Bausteine in Step7 per SCL erstellt den Code generiert und dem Endkunden die SCL-Quelle nicht übergeben.......... Fertig ist die  Codegenerierte Software ohne Symbolik.
Das liegt aber an den geilen Programmierern die nix rausrücken wollen.


----------



## bike (20 Juni 2014)

Es ist ja bekannt, wie manche Lieferanten liefern.
Die Frage zunächst ist doch muss ein Programm dokumentiert sein?
Reicht es wirklich eine Symbolik zu haben?
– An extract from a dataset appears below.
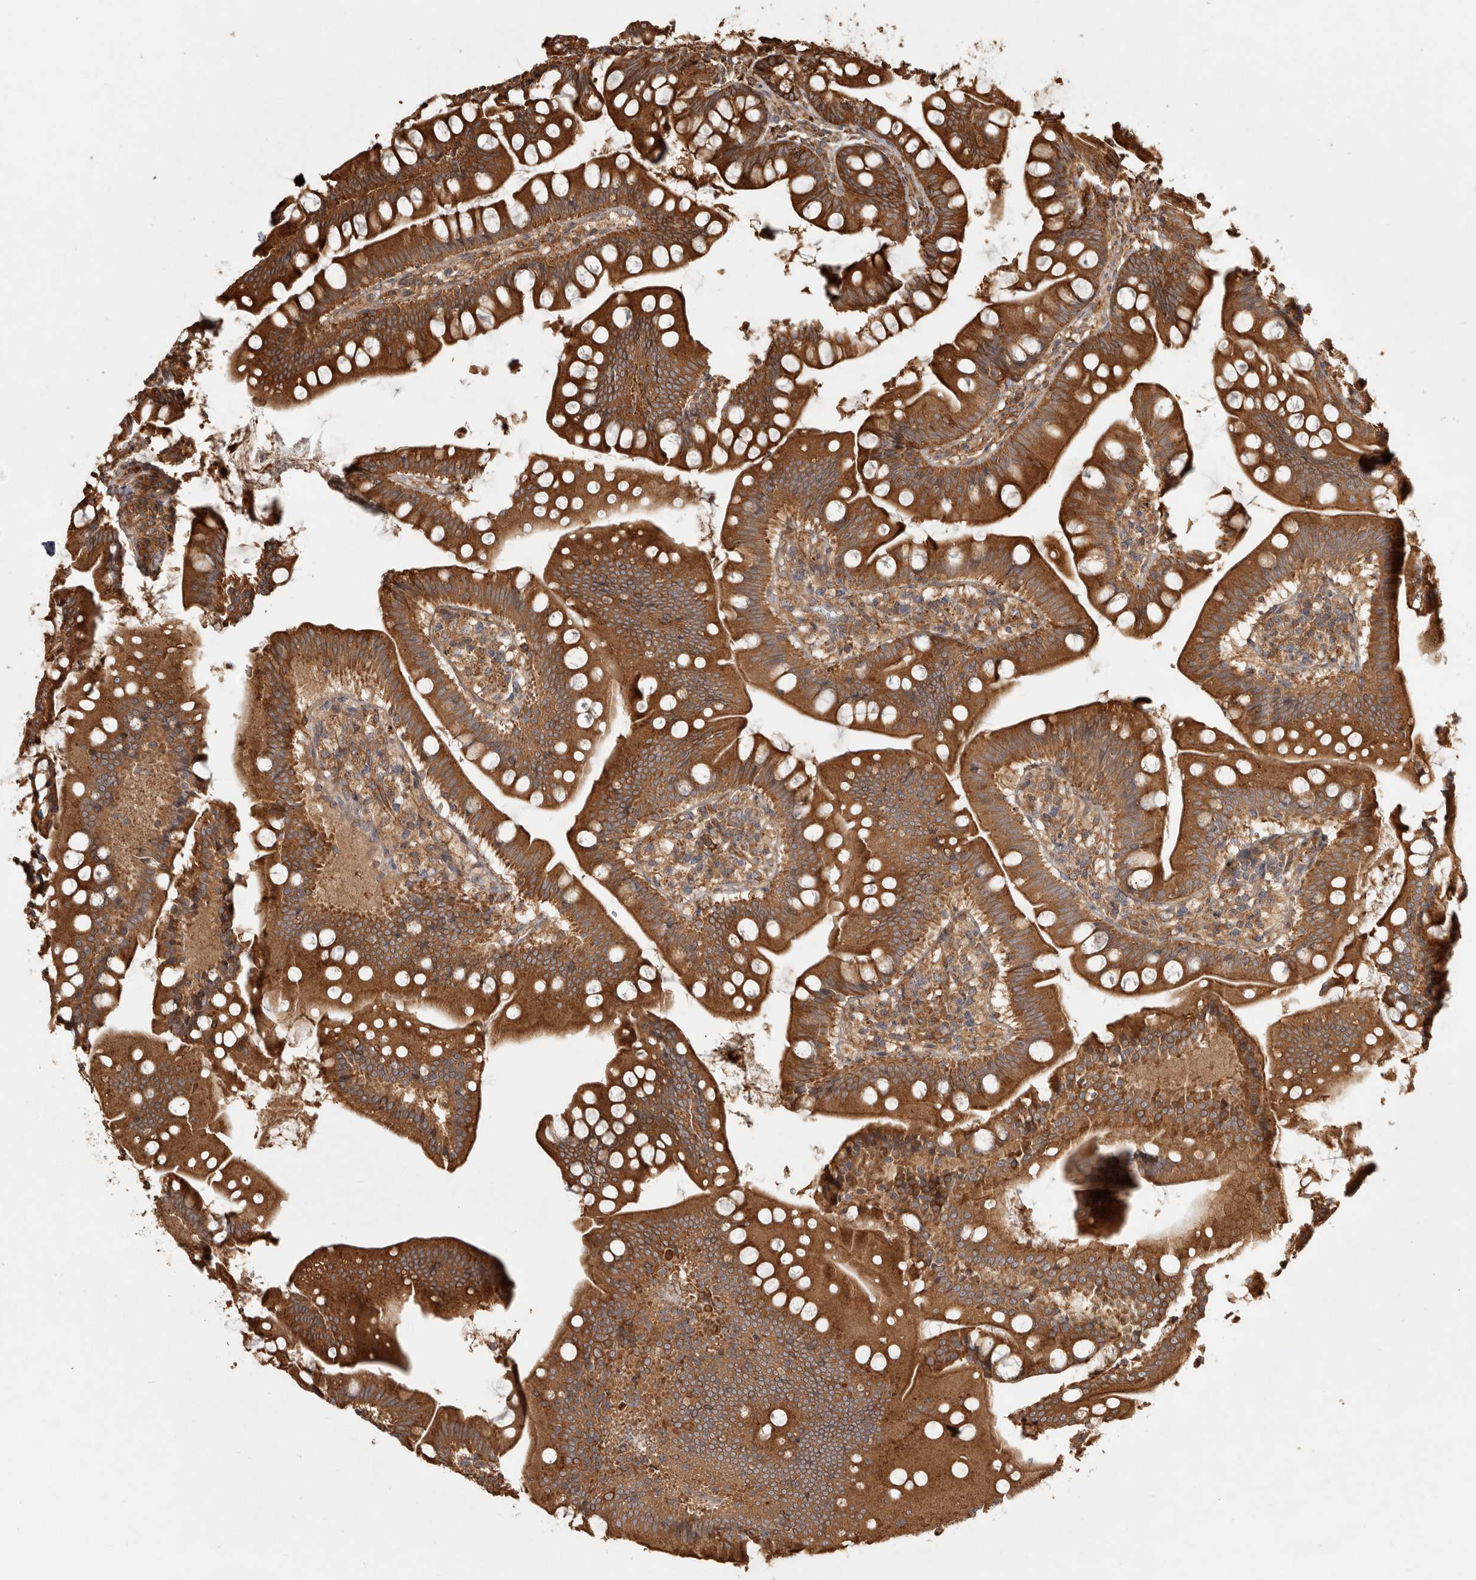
{"staining": {"intensity": "strong", "quantity": ">75%", "location": "cytoplasmic/membranous"}, "tissue": "small intestine", "cell_type": "Glandular cells", "image_type": "normal", "snomed": [{"axis": "morphology", "description": "Normal tissue, NOS"}, {"axis": "topography", "description": "Small intestine"}], "caption": "Immunohistochemistry of normal small intestine displays high levels of strong cytoplasmic/membranous staining in about >75% of glandular cells. (brown staining indicates protein expression, while blue staining denotes nuclei).", "gene": "CAMSAP2", "patient": {"sex": "male", "age": 7}}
Die kann man ggF selbst erstellen und das gute daran ist, man versteht es dann.

Mir geht bei solch einer Frage jedoch der Hut hoch.
Da wird, wenn das Kind im Brunnen liegt, nach dem Schutzgitter gefragt.

Warum war kein Instandhalter bei der IB dabei? 
Warum wurde nicht während der IB dem Lieferanten/Programmierer auf die Finger geschaut und nachgefragt?
Warten bis alles fertig ist, ist der falsche Weg.

Warum wird immer sofort nach dem Gesetzgeber gerufen und nicht mit dem Lieferanten gesprochen?

Es geschieht mir immer wieder, dass die Instandhalter bei der IB in der Werkstatt oder im Büro sitzen, im Netz surfen und an der Anlage nicht gesehen werden. 


bike


----------



## JoeJo (20 Juni 2014)

Hallo,
  ich selbst hatte während der Montage und Inbetriebnahme Urlaub. Da die Montagekolonne einschließlich Inbetriebnehmer nur Tschechisch sprach war eine Verständigung meines Kollegen mit den Leuten nicht möglich. Handwerklich wurde ja eine gute Arbeit abgeliefert, aber leider Planungs /Softwaremäßig Mist geliefert. 
Die Steuerung ist eine Mischung aus Schütz und SPS-Steuerung, es sieht nach einem Lernprojekt aus.  

Dass die Fehler bei der Auftragvergabe gemacht wurden ist selbst jetzt meinem Chef  klar.


  Wie sieht es aber mit dem Programm aus:
  Es werden schließlich 8 nicht Hartware mäßig vorhanden Ausgänge angesprochen und 2 Eingänge abgefragt die nicht vorhanden sind. 
  Stellt dies keinen Mangel dar? 


  Ich spiele jetzt sogar mit dem Gedanken die Software komplett neu zu schreiben.(Nach Ablauf der Gewährleistung)   
  Vielen Dank erstmal für die Vielen Antworten!

  Mit freundlichen Grüßen
  Joe


----------



## Boxy (20 Juni 2014)

JoeJo schrieb:


> Wie sieht es aber mit dem Programm aus:
> Es werden schließlich 8 nicht Hartware mäßig vorhanden Ausgänge angesprochen und 2 Eingänge abgefragt die nicht vorhanden sind.
> Stellt dies keinen Mangel dar?




Das sind evtl. "Optionen" 
Warum soll dies ein Mangel per se darstellen? 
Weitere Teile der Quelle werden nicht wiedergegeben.